PASSAGE Start Marker

Saturday, August 20, 2016

The Glory of Shiva

Arthur Wesley Dow was influenced by the shapes, flatness, and stark lights and darks of the Japanese woodblock prints he saw at the Museum of Fine Arts in Boston in 1891.

Thirty-six Views of Mount Fuji, no. 32.
Katsushika Hokusai, circa 1830

Dow applied and refined these principles to New England landscapes for two decades, developing his work into a uniquely sensual, non-representational style, before traveling west to to paint the Grand Canyon in 1911 and 1912.

Dow painted a view of Shiva Temple. Shiva Temple is an isolated limestone cliff that rises 1,200 feet above the floor of the Grand Canyon.

The Glory of Shiva
Shiva Temple, Grand Canyon
Arthur Wesley Dow, 1912

Dow baths the shadowed canyon in purple hues that are surmounted by crimson sunlight striking the cliff.

Geologist Clarence Dutton named this formation after the Hindu god. Dutton drew from literary and mythological references to name geologic features. Surveying for the USGS in 1881, Dutton drew from his interest in eastern religions to name the Hindu, Vishnu and Shiva Temple sites in the Grand Canyon.

PASSAGE End Marker

→ **WHAT THIS TASK INVOLVES**
Carry on the passage about Arthur Wesley Dow's painting of Shiva Temple, starting after its final sentence. The entries that come next are taken from a separate source and have no connection to the passage on Dow's painting of Shiva Temple.

DATASET EXTRACT Start Marker

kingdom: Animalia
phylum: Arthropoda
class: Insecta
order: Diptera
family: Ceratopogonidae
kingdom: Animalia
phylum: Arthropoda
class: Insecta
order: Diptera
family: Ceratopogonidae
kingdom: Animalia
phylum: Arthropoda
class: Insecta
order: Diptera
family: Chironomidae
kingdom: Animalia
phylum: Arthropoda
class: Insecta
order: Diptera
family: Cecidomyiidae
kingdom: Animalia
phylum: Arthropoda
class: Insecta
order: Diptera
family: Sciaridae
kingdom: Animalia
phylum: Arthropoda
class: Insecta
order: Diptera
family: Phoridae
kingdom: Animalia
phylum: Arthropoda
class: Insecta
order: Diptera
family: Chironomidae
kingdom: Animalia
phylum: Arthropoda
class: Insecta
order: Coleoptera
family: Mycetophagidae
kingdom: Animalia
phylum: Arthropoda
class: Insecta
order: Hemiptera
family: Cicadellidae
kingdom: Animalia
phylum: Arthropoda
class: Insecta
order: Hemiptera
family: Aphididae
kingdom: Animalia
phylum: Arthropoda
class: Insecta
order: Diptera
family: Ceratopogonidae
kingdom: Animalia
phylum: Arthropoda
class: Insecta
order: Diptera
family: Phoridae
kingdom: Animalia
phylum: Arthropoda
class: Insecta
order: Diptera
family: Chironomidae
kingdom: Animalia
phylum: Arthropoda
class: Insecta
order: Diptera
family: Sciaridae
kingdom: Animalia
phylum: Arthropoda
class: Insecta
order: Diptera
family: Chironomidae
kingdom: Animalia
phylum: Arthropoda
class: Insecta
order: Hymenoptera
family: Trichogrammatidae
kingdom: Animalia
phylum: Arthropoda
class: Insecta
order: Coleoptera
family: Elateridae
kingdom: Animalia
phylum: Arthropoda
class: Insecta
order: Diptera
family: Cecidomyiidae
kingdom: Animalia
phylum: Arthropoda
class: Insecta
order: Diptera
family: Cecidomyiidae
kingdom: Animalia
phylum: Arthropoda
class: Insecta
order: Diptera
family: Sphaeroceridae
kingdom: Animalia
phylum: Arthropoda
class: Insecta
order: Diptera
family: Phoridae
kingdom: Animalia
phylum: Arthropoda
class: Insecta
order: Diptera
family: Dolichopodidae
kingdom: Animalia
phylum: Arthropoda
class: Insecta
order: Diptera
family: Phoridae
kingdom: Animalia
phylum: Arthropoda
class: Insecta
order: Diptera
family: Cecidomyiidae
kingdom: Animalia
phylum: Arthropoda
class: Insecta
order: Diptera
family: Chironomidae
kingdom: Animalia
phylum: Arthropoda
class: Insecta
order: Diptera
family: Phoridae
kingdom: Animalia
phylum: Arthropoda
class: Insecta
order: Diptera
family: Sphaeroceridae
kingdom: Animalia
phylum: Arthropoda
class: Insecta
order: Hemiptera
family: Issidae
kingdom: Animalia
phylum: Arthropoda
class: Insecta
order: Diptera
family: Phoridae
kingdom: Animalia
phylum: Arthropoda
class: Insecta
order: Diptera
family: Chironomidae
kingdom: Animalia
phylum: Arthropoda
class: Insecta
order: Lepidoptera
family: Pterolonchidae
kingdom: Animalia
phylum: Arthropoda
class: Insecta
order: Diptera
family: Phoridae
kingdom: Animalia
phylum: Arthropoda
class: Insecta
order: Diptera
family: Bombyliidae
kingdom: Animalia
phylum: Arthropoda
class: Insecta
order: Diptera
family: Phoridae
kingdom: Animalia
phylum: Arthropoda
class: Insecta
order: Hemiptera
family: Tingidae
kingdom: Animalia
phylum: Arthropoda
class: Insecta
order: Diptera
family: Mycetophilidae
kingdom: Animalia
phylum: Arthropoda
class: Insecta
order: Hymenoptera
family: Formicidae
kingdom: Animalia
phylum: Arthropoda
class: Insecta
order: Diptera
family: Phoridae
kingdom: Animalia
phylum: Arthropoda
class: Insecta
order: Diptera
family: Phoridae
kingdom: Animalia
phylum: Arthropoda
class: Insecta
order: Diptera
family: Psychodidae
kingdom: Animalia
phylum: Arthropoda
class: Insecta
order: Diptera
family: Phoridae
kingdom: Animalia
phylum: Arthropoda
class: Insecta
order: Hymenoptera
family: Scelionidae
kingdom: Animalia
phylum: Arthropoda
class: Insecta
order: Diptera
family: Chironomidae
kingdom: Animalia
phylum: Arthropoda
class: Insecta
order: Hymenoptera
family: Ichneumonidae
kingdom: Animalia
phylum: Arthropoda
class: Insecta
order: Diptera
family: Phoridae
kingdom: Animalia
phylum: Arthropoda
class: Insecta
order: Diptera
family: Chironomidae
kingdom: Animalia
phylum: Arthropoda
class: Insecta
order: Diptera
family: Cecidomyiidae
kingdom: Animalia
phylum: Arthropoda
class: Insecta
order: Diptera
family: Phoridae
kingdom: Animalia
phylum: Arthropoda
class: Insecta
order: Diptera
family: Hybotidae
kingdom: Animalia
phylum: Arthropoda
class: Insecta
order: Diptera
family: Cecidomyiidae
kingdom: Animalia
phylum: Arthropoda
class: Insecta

DATASET EXTRACT End Marker

→ **OUTPUT**
Fire is His head, the sun and moon His eyes, space His ears, the Vedas His speech, the wind His breath, the universe His heart. From His feet the Earth has originated. Verily, He is the inner self of all beings.
― Anonymous, The Upanishads
The Glory of Shiva sold to a private collector in 2012 for $120,000.
"Dow took on a fugitive effect of sunlight viewed at the cusp of the day, knowing that within moments the light would alter irrevocably." ― Gene Shannon, Auctioneer
Twenty million years ago a river began carving the Grand Canyon. Rising to lofty heights above the canyon floor, these cliffs now assume the almost mythological character conveyed in Dow's paintings.
"The little space within the heart is as great as the vast universe. The heavens and the earth are there, and the sun and the moon and the stars. Fire and lightening and winds are there, and all that now is and all that is not."